Biden had hoped that APEC — along with the Group of 20 summit in Rio de Janeiro, where he heads Sunday — would have capped his decades-long political career with a flurry of productive diplomacy and swaggering proclamations of America’s force on the world stage.

But with his party’s stinging defeat in the U.S. election and the future of the U.S.-China rivalry uncertain, there was little he could accomplish in Lima.

Biden sought to cement alliances that could be upended by a Trump administration. He expressed concern to the leaders of South Korea and Japan about what he called “dangerous and destabilizing cooperation" between North Korea and Russia.

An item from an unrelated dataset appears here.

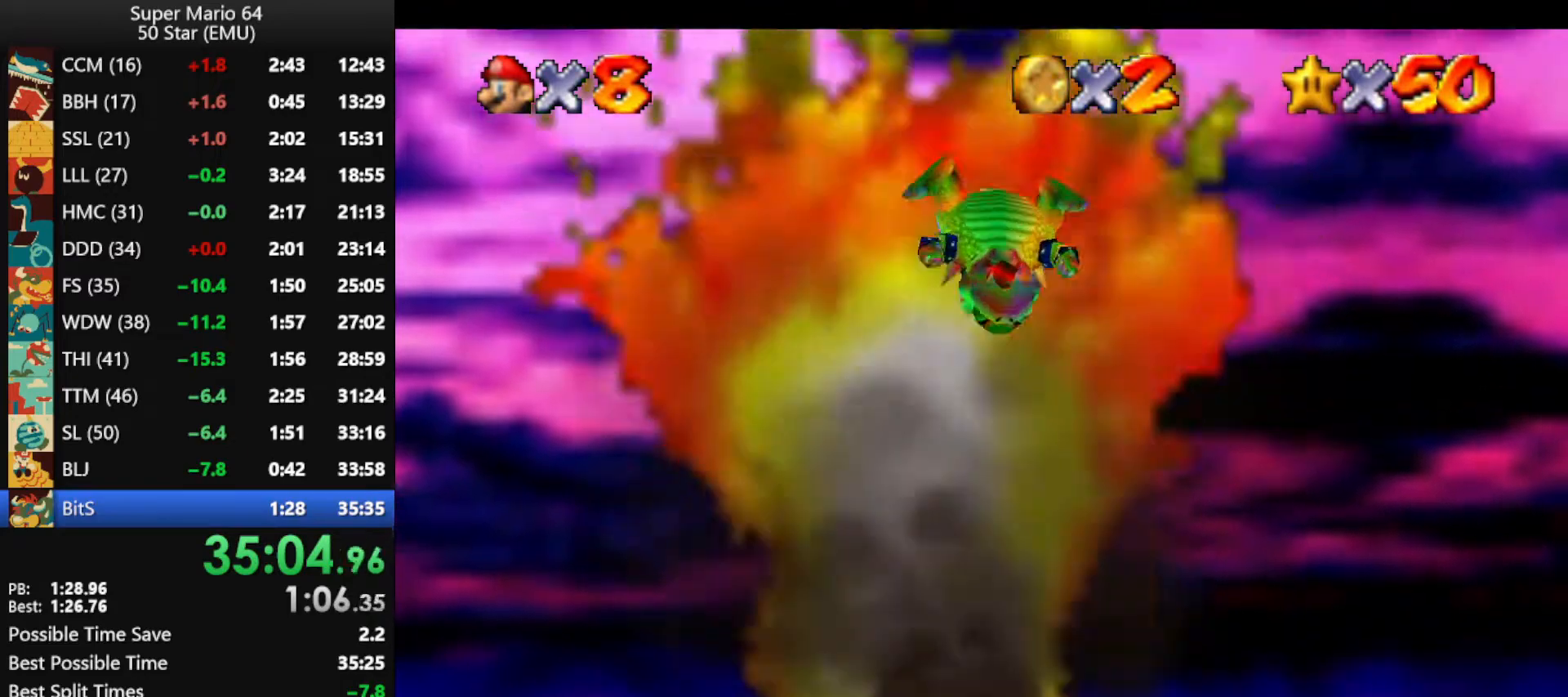
{"buttons": [], "left_stick": "up", "events": [[167, "B", "down"], [233, "B", "up"], [267, "A", "down"], [300, "B", "down"], [433, "A", "up"], [433, "B", "up"], [433, "left_stick", "up"]]}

After nearly four years of record stability in the Japan-U.S. alliance — a partnership crucial for regional security — Japanese Prime Minister Shigeru Ishiba is now struggling to arrange a high-stakes meeting with Trump.

He told reporters in Lima on Saturday that his hoped-for meeting with Trump on his way home from next week's G-20 summit in Brazil would not happen — explaining that Trump’s team had invoked U.S. legal restrictions to refuse his requests.

“We are considering holding a meeting as soon as possible at a time that is most convenient for both sides,” Ishiba said.

For the first time in a year, Biden and Xi sat down later Saturday for their highly anticipated third and final meeting of Biden's presidency.

Xi told Biden that his nation was was “ready to work with a new administration to maintain communication.”

Biden also struck a conciliatory tone, saying that such in-person talks helped “ensure that competition between our two countries will not veer into conflict.”